According to Ryan Grimm at HuffPo, when on 2/9/09 Tim Geithner briefed congress on the Obama administration’s latest bailout plan, they laughed. The next day when Geithner announced the plan publicly, the markets took an immediate dive.

Pretty much, Obama’s plan is the same as Bush’s plan but with additional assurances of transparency. And, pretty much, Bush’s plan hasn’t worked. As Paul Krugman sarcastically remarked: "under Bush, financial policy consisted of Wall Street types cutting sweet deals, at taxpayer expense, for Wall Street types. Under Obama, it’s precisely the reverse."

Specifically, the Bush/Obama plan leaves the executives who ran the banks into insolvency in charge of them and gives them hundreds of billions of taxpayer money to continue their foolish games of absurd bonuses to themselves, unwarranted dividends to their stockholders, unwarranted loans, and no loans to the people and businesses who need and deserve them. And, that Bush/Obama policy is at best unusual.

Per University of Texas economics professor James K. Galbraith:

And the problem is that when you—the little bit of checking that has been done appears to reveal that a very large fraction of these securities contain, on the face of it, misrepresentation or fraud in the files. And so, we are looking at an asset which nobody, no outside investor doing due diligence on behalf of a client for whom they have some responsibility, would touch. And that is the issue. That’s the problem.

If that is indeed the case, then I think it’s fair to conclude that the large banks, which the Treasury is trying very hard to protect, cannot in fact be protected, that they are in fact insolvent, and that the proper approach for dealing with them is for the Federal Deposit Insurance Corporation to move in and take the steps that the FDIC normally takes when dealing with insolvent banks.

And the sooner that you get to that and the sooner that you take these steps, which every administration, including the Bush administration, actually took in certain cases—replacing the management, making the risk capital take the first loss, reorganizing the institution, guaranteeing the deposits so that there isn’t a run, reopening the bank under new management so that it can begin to function again as it should have all along as a normal bank—the sooner you get to that, the more quickly you’ll work through the crisis.

It was great political theater to watch Obama scold the bank executives for continuing to give themselves excessive bonuses, but what did he expect? Last fall, he supported a plan that took the unusual step of leaving those executives in place. If he expected "change," he should have legislated it. For him to now put forth a plan that caps executive compensation but leaves the rest of their bogus practices in place is silly.

And it’s not only Professor Galbraith who says so. Per conservative Harvard professor Niall Ferguson:

… banks that are de facto insolvent need to be restructured, not nationalized.(The last thing the U.S. needs is to have all of its banks run like Amtrak or, worse, the IRS.) Bank shareholders will have to face that they have lost their money. Too bad; they should have kept a more vigilant eye on the people running their banks. Government will take control in return for a substantial recapitalization, but only after losses have been meaningfully written down. Those who hold the banks’ debt, the bondholders, may have to accept a debt-for-equity swap or a 20% "haircut"

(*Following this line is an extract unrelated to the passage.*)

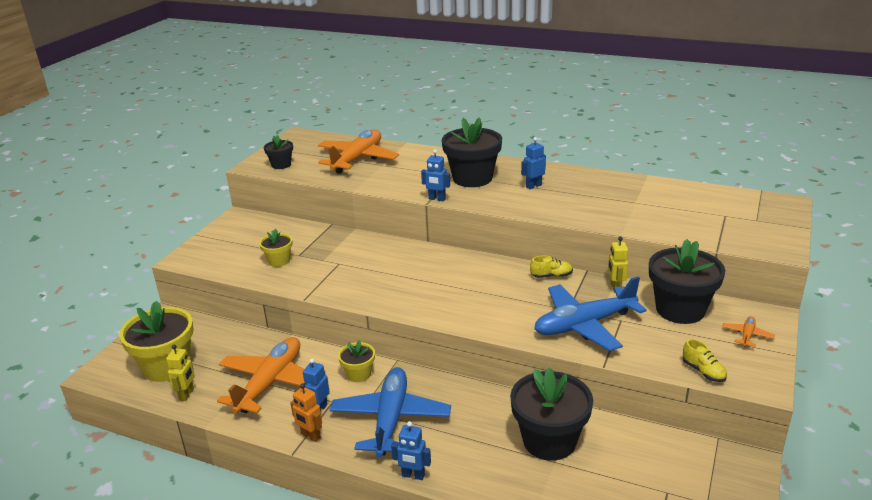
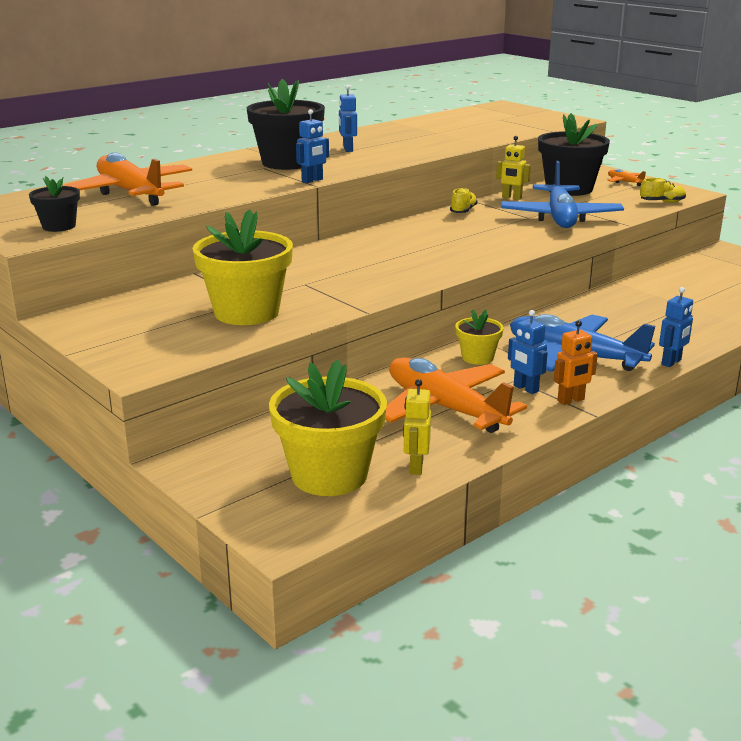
camera: 65 degrees left, 5 degrees down
yellow robot [166,345,195,401] -> yellow robot turned 120 degrees counterclockwise [403,379,431,475]
yellow flower pot [259,229,293,267] -> yellow flower pot [192,209,293,325], size x1.93
black flower pot [510,367,593,461] -> none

IMHO, the differences between "restructuring" and "nationalization" are not so critical, but the major economists who correctly predicted the meltdown, Krugman, Stiglitz, Roubini, Taleb, and Baker, have individually come out for some form of nationalization and their relevant comments are quoted in this Dkos diary by David Mizner.

Hopefully, Congress will take charge and force a plan that involves restructuring and/or nationalizing these insolvent zombie banks before our president can gift them more of the public’s money.

UPDATE: I just now noticed this excellent Oxdown diary by wesgpc from last evening on the same subject making a similar point.

UPDATE II: I’d also like to recomment "No Tough Love for Bankers" by Robert Scheer this morning in the Nation.